- The Palm Ridge Commercial Crimes Court has dismissed a bid by two accused in the R191 million "blue light" fraud and theft case to have the case struck from the roll.
- The application was brought by former acting national police commissioner Khomotso Phahlane and former deputy national police commissioner Bonang Mgwenya.
- The 12 accused in the case have been charged with corruption, fraud, theft and money laundering.
the accused in the R191 million police blue lights case have failed to have the
case struck from the roll.
Former acting national police commissioner Khomotso Phahlane and former deputy national commissioner Bonang Mgwenya applied to have the case struck from the roll, citing unreasonable delays.
"While it is so that the matter has been delayed, I am unable to align myself with the applicants' contention that it is the prosecution that has unreasonably delayed the progress of the matter," said magistrate Emmanual Magampa in the Palm Ridge Commercial Crimes Court on Friday
The case relates to a contract to supply emergency warning equipment to the police in 2016.
The contract was worth R191 million.
However, R65 million was allegedly paid to Instrumentation for Traffic Law Enforcement (Pty) Ltd.
A further payment of R22 million was stopped as a result of an investigation by the Investigating Directorate and Independent Police Investigative Directorate.
The accused are Phahlane, Mgwenya, former Gauteng police commissioner Deliwe de Lange, former Gauteng deputy police commissioner Nombhuruza Lettie Napo, retired divisional commissioner Lieutenant-General Ramahlapi Johannes Mokwena, Brigadier James Ramanjalum, Colonel Thomas Dumas Marima and Sergeant Maetapese Joseph Mulaiwa.
Three civilians - Judy Rose, Samantha Andrews and Vimpie Manthatha who is the owner of Instrumentation for Traffic Law enforcement (Pty) Ltd - are the other accused in the case.
Magampa said the case was of national interest and that taxpayers' money was involved.
"The public has a vested interest in seeing that the law takes it course and that justice is done.

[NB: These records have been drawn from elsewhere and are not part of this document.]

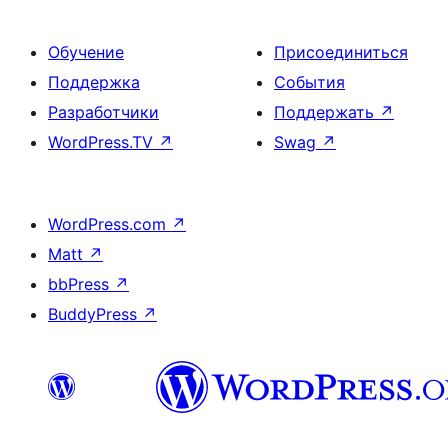
Обучение
Присоединиться
Поддержка
События
Разработчики
Поддержать
↗
WordPress.TV
↗
Swag
↗
WordPress.com
↗
Matt
↗
bbPress
↗
BuddyPress
↗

Magampa added an issue was raised that the accused were burdened with costs and this should be one of the factors which should see the court rule in their favour.
"Litigation is by its nature costly. The extent of the costs, as one would expect, is commensurate with the magnitude of the case and the complexity of the charges. A case against 12 accused, facing a total of over 390 charges and involving over R191 million, is bound to be costly."
All the accused face charges of corruption, fraud, theft and money laundering.
The trial will continue on 2 August.